# Turkey breast up or b down ?



## smokedd

I've heard so many different opinions on this.  Last one I got  was to cook breast Down but take a fork to the inside of the bird (breast side)so the juice for dark meat fall and gets absorbed into the white meat.    Any tips on placement?


----------



## themule69

I have done breast up, breast down and on a vertical rack. I prefer the vertical rack fallowed by breast up. It is all a matter of preference so go with what you want. I don't see the fork thinggy helping.

Happy smoken.

David


----------



## rdknb

I do mine breast up, but I would bet it really would not make a difference.  Let us know what you decide and take pictures :)


----------



## dirtsailor2003

I do mine breast up, but I spatchcock the bird.
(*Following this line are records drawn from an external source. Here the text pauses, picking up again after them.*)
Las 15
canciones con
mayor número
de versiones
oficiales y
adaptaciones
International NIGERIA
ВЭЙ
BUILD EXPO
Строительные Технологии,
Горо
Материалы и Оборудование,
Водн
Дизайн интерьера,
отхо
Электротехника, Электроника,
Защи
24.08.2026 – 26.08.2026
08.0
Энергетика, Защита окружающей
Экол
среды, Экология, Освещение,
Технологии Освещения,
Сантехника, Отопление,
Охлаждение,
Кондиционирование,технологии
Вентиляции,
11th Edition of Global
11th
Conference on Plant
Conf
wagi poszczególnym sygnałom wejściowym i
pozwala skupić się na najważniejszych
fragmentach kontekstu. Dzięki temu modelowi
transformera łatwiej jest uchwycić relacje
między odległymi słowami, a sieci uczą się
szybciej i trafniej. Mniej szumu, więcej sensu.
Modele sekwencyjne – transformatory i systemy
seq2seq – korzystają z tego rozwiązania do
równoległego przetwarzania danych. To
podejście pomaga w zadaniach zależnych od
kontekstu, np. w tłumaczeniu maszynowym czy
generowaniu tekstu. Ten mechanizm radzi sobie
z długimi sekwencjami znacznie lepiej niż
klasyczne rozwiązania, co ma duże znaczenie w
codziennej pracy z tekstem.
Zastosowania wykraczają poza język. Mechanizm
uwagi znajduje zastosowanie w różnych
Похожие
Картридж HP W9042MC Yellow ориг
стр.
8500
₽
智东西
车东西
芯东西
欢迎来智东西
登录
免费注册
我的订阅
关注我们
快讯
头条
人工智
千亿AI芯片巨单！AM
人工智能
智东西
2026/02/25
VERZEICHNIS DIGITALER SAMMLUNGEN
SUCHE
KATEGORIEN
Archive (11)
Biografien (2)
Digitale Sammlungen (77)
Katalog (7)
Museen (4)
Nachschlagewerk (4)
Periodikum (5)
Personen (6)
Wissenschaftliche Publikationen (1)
How's that for throwing another wrench into the mix!


----------



## noboundaries

I've done both.  Here's what I've learned in 40 years of cooking turkeys.

1.  Breast up or down makes no difference in juiciness contrary to some of the advice out there.  Brining is about the only way you can impact the juiciness of the breast.   

2.  Whatever is on top will generally cook a little faster. 

3.  The bone density in the thighs means they'll cook slower.

4. Using a turkey rack, turkey cannon, vertical rack, or beer-canning a turkey tends to even out the temp differences between the breast and thighs, but not eliminate them. 

5.  If the bottom of the turkey is shielded from direct heat because you are smoking or roasting it in a pan filled with veggies, whatever is on bottom (breast or thighs) will cook even slower than the top.

I use a turkey cannon and put the drip pan filled with seasoned veggies and some cheap white wine on the grate below the turkey to catch the drippings, roast the veggies, and flavor the drippings even more.     

I smoke, roast, or smoke/roast breast side up.


----------



## red dog

One of the best turkeys I ever did was vertical with a beercan turkey rack. I do think it depends on what type of smoker you are using though. Case's suggestion of spatchcocking is a good one if your smoker has a big enough rack to hold a splayed out bird.


----------



## oldschoolbbq

Yes, think of rising heat... if cooked with a Tall Boy Can up it's rear , it will have the Legs and Thighs done at the same time the Breast is , no waiting and chance  getting the Breast over done.

As stated by Reddog , this is about the easiest way for Chickens or Turkeys.

Hope all goes well, have fun and . . .


----------